> _Exercise 1_: In the Amona essay, how many families live in the community that police and the IDF were preparing to remove?
> _Exercise 2_: Pick up the Amona essay after its last sentence and carry it forward.

> _Exercise text_:
+===+
What kind of a state are we?

Tuesday afternoon we started to hear that the police and IDF were preparing to remove the 40 families that live in the community of Amona, in the Binyamin region of Judea. Just now, a few moments ago, I heard on the radio that the evacuation (some prefer “expulsion”) is beginning. It doesn’t look like it will go smoothly.

To explain the situation in the fewest possible words, the community was built 20 years ago. A portion of it, about one half acre out of a total of 125 acres, is owned by Palestinian Arabs who were given title to the land by the King of Jordan, during the 19-year Jordanian occupation. About 15 more acres are registered in the names of Arabs who apparently do not exist.

The Supreme Court of Israel decided that the only acceptable remedy was to bulldoze the entire community. The Court did not accept the suggestion that the Arab “owners,” who had never utilized the land, could be paid compensation for it. The government developed a compromise that would have provided an alternative location nearby for some of the families, which the community agreed to. But this was stymied when additional Palestinians petitioned the court claiming to own that land. The residents were only told that the deal was off a few days ago.

The Palestinians have been assisted in their legal proceedings by the Israeli organization “Yesh Din.” Yesh Din received more than $4.6 million from foreign government bodies between 2012 and 2016. Foreign sources accounted for 93.5% of their total donations.  Yesh Din specializes in “lawfare” against Israel and the IDF.

This raises, yet again, a very fundamental question for the State of Israel. In a sentence, what are we?

Are we the nation-state of the Jewish people in its historical homeland, which derives its right to the land from both the biblical promise made to us by Hashem and the modern promise made by the international community in the Palestine Mandate, a right that we defended more than once by force of arms? Are we a Zionist state, in other words?

Or are we something else – a multinational state which exists at the pleasure of today’s post-nationalist, anti-Jewish international establishment?

It would seem that the answer should be obvious, and it is to the great majority of Israeli Jews. But the state has not acted as though it believes in its own Zionist principles.

When the Jordanian occupation and its illegal annexation of land set aside for the Jewish people was ended in 1967, Israel did not annex Judea and Samaria, because its leadership was forced by its “friends” in Europe and the US to accept the idea of “land for peace.” Israel would give Judea and Samaria “back” to Jordan, for example, and Jordan would give us a peace treaty.

The injustice inherent in this is obvious. Who gave Jordan the right to take that land in violation of international law and to ethnically cleanse it of Jews? How can we be asked to give something “back” that was ours in the first place? But this was our policy until King Hussein decided in 1988 that he didn’t want the hassle of trying to control the PLO, and transferred his “ownership” of the land to the PLO. And shortly thereafter, the Israeli government tried to continue the “land for peace” process with the PLO via the Oslo accords.
+===+
> _Exercise data_:

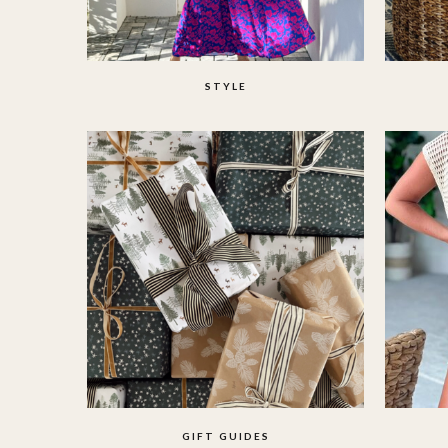
STYLE
GIFT GUIDES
+===+
> _Reply 1_: 40 families.

> _Reply 2_:
Israel never annexed the land it regained in 1967 (except for Jerusalem) and it even retained Jordanian law in Judea and Samaria. Because Israeli governments believed that some or all of the territory would ultimately be returned to Arab control, it treated it as occupied territory, despite the fact that, by the most reasonable interpretation of international law, for the first time since 1948 it was not under occupation.

24 years later and several wars and intifadas later, Israelis have finally come to realize that an exchange of land for peace won’t bring peace. Anyone with half a brain who looks at recent history (especially the results of the withdrawal from Gaza) and listens to what the Palestinians themselves say and do, understands that.

It’s often said that “surveys show that a majority of Israelis favor a 2-state solution.” That is correct, if the survey question is something like “Do you favor giving up the territories in return for peace and security?” The unfairness of this question is manifest if we rewrite it as follows: “If giving up the territories would bring peace and security, would you favor it?”

Since giving up the territories would put a terrorist entity next door to Tel Aviv, and since the Arabs won’t even pretend to agree that they would give up their claims on Israel in return for the territories, and since the PLO is unstable and easily overthrown, the “if” clause of the conditional statement is certainly false. And virtually every Israeli knows this.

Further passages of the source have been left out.